Record excerpts —
----
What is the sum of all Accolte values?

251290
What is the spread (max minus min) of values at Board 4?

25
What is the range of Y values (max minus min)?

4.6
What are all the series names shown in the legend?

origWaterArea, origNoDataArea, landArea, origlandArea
----
Please pull every line from the material above and copy each one out word for word.

What is the sum of all Accolte values?

251290
What is the spread (max minus min) of values at Board 4?

25
What is the range of Y values (max minus min)?

4.6
What are all the series names shown in the legend?

origWaterArea, origNoDataArea, landArea, origlandArea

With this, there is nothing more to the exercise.